Al Khawahir was arrested by federal agents on suspicion of carrying an altered passport and making conflicting statements to Customs and Border Patrol agents about the pressure cooker….Defense attorney James Howarth in the request for bond claimed Al Khawahir, a 33-year-old citizen of Saudi Arabia, was carrying one valid passport and one expired passport that contained a visa stamp for his entry to the U.S.
He also argued that the two statements Al Khawahir made about the pressure cooker were not much different.
(Read the motion here .)
“The passport that was purportedly ‘altered’ was the expired document,” Howarth wrote.
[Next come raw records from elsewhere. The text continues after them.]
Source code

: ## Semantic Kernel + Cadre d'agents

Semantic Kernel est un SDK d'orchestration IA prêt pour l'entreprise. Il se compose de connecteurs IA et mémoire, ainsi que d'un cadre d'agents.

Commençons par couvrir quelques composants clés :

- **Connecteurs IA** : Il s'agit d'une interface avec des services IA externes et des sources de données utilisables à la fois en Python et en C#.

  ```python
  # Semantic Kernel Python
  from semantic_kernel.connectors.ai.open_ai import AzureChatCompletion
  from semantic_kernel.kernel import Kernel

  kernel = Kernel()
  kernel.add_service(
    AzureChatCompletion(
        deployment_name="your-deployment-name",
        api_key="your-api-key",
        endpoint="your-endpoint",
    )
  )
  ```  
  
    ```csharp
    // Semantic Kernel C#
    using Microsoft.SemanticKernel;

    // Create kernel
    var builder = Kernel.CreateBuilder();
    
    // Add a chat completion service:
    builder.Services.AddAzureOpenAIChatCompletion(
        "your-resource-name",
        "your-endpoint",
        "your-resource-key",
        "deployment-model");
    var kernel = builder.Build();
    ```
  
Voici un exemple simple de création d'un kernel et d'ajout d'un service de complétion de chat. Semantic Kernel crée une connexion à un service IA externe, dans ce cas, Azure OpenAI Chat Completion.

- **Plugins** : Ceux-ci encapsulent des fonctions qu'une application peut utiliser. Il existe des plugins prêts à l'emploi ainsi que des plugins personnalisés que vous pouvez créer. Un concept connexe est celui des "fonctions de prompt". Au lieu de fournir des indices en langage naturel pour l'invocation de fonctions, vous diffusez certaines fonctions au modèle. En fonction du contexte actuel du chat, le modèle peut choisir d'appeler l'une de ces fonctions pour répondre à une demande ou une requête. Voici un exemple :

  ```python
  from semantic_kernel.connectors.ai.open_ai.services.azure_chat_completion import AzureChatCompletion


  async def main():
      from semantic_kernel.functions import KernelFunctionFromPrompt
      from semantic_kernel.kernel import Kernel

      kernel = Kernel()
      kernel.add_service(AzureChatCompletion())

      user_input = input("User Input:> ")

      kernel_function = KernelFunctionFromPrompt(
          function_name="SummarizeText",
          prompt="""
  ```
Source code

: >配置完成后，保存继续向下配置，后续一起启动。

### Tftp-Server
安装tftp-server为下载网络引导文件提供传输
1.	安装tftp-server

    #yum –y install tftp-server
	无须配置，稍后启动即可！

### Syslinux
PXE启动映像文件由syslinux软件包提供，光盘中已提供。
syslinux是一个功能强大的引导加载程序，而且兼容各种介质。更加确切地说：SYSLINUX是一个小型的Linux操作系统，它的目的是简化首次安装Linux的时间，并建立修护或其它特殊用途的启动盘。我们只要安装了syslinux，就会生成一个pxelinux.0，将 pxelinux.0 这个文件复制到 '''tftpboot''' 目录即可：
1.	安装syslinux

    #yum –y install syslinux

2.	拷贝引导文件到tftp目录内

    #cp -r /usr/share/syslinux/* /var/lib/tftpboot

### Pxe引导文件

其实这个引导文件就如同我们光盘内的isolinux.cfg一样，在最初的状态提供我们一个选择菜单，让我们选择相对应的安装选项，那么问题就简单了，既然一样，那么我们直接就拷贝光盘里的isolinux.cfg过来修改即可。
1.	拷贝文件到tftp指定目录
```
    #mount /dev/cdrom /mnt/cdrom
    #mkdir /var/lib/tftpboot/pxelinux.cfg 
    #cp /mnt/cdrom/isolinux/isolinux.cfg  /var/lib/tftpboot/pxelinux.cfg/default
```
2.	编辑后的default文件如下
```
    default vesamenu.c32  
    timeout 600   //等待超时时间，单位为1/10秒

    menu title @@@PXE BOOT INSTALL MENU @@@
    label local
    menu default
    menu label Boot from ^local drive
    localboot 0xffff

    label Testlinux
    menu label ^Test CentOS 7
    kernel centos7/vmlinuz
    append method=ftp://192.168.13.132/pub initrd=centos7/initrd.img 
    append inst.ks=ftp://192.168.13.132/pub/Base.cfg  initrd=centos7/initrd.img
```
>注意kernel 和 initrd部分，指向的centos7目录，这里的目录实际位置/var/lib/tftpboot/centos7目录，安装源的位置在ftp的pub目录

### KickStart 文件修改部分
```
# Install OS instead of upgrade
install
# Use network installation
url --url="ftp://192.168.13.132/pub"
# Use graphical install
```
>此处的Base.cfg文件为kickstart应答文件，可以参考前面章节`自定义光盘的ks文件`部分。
We’re getting closer to the trial of George Zimmerman for the killing of teenager Trayvon Martin. From The Orlando Sentinel:
SANFORD – With just two weeks remaining before his trial, George Zimmerman’s attorneys returned to court this morning for what may be his last pre-trial hearing, a session that could turn into a marathon with his attorneys asking for a trial delay and that an especially-damaging state audio expert be banned from testifying.
Circuit Judge Debra S. Nelson will be asked to decide a long list of other issues, things that will determine how the trial plays out and what jurors will see and hear.
For example, defense attorney Mark O’Mara has asked that she take jurors to the scene of the shooting, a middle- to working-class gated townhouse community on Sanford’s west side where Zimmerman killed Trayvon Martin, an unarmed black 17-year-old, Feb. 26, 2012.
Zimmerman says he acted in self-defense. His second-degree murder trial is to begin June 10.
Defense attorneys on Tuesday also will ask the judge to keep jurors’ names a secret, something prosecutors are not expected to oppose.
Read more at the link. I guess we’ll be hearing a lot more about this in the coming weeks. I can’t say I’m really looking forward to the publicly expressed racism that is likely to be unleashed during the trial.
That’s all I’ve got for you today. Please post your recommended reads in the comment thread, and have a terrific Tuesday!